I spent the whole of last week riding my horse around West Somerset. I spent 90% of my time on very quiet country roads, despite there being miles and miles of available bridleway. Why? Because the Bridleways are still very wet, soggy and easily damaged by horses hooves.
To answer a couple of misconceptions: Horses are not tame and they are not domesticated; they are trained. They are also far more intelligent than most people (riders and nonriders) give them credit for but they react instinctively to perceived threats and danger. Lastly, their feet are very sensitive to different surfaces, and broken stony surfaces are as dangerous to a horse as the are to a bike.
To my horse, a flappy plastic bag is a fun thing to stamp on, to a less educated horse, it is a scary monster that is going to try and bite it in the belly (as a natural small predator would).

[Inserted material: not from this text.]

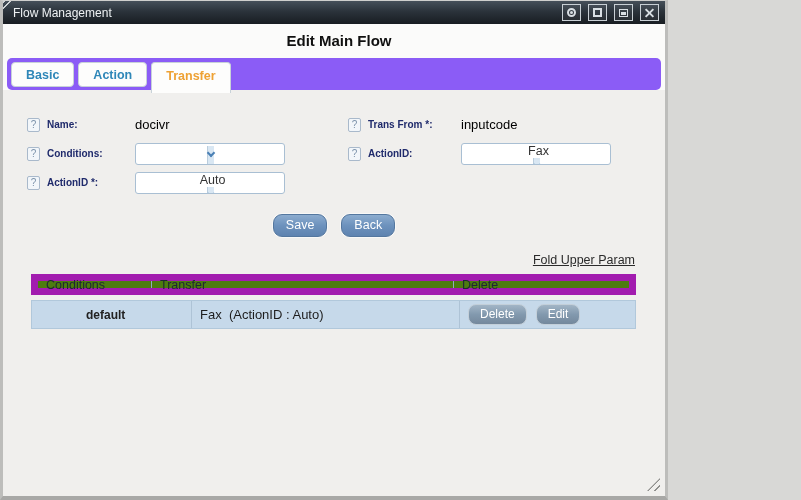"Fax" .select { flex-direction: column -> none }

To my horse a cyclist approaching fast from behind MIGHT be a predator, and so he will shift (fast) until he can clearly see that it is not. To a less well educated horse, a cyclist approaching fast from behind (road, mtb, electric or shopper), is a predator, attacking from behind, and so it will run, fast in an effort to outrun the predator (lions in Africa chasing Zebra, David Attenborough and all that, ring any bells at all?).
Why do I ride? For the same reason I ride my bikes; because it's bl**dy good fun and because, when we choose to, we can run at 20 to 30 mph, jumping over fences, logs and banks two to three feet high, and over ditches three or four feet wide without missing a beat.
As for horses off roading capabilities, I have ridden my horse into and out of quarries, rivers and lakes, that I couldn't even contemplate on a bike and up and down slopes that I could barely manage of foot.
Just remember that America was explored and populated long before cars and roads existed, thanks to horses.